Also, I was looking at the GitHub repo and saw the setup instructions, which ask you to install 2 global modules: Gulp and JSPM. I have an article about this: Global modules should be avoided, and should instead be installed as dev-dependencies, because then you can store version information and you can use NPM Scripts to handle all the work for you. In your case, you probably should have saved Gulp and JSPM as dev-dependencies and then create an NPM script names “setup” or something that runs “npm install && jspm install -y” and then create an NPM script called “start” or “develop” and have it run “gulp watch”. That way, steps 2-5 are compressed into 1 step and then if the app changes to use a different system (other than Gulp) for starting the app, it can be transparent to the use because they never needed to install the global deps and never had to type “gulp …” into their command line.

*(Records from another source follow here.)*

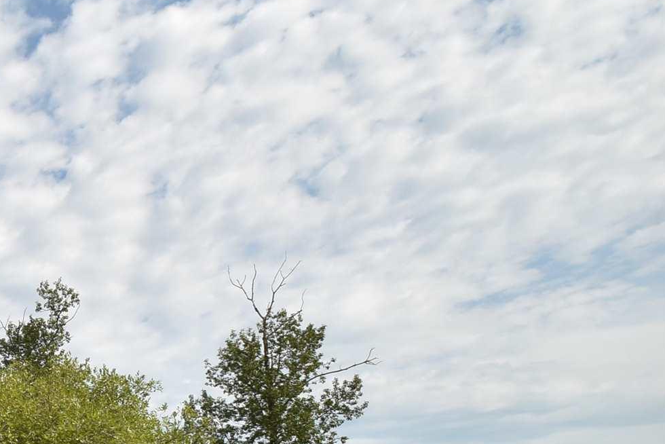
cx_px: -374
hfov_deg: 26.8
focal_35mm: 47
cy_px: 501
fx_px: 868
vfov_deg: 26.2
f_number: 11
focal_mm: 10
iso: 100
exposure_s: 1/200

Also, try not to view this as a stuck up programmer trying to correct you for doing something “wrong”. I’m just trying to spread the word about what I (and many others) have come to see as a best practice and prevent the spread of what we consider to be bad practice. I hope you’ll consider it.

@joezim007 - could you give some examples of too much logic in the templates?

As far as I am concerned, I need two types of logic. Data binding/replacement and HTML/DOM manipulation. Aurelia does both well and more pragmatic than Angular from what I can tell. But, I am far from an expert in such matters too. So I’d like to know what you think is to much logic. Thanks.


  1. I think that event handling should be taken out of the DOM (e.g. <form submit.delegate="welcome()">
  2. Loops and other control structures just don’t seem right when used as attributes of an element rather than on their own. (e.g. <li repeat.for="el of collection">) This isn’t about too much logic, just strangely done logic.

It’s not nearly as bad as Angular and Ember who use templates to do a lot more, but I’m used to Backbone and Ampersand where you have more of the logic in the classes rather than in the template. Templates should be dumb so that they can be mostly written by non-JS devs.

Can this only be used in nodejs? Or can be ran on PHP Stack?

Aurelia is a frontend JS framework. It has nothing to do with the server side.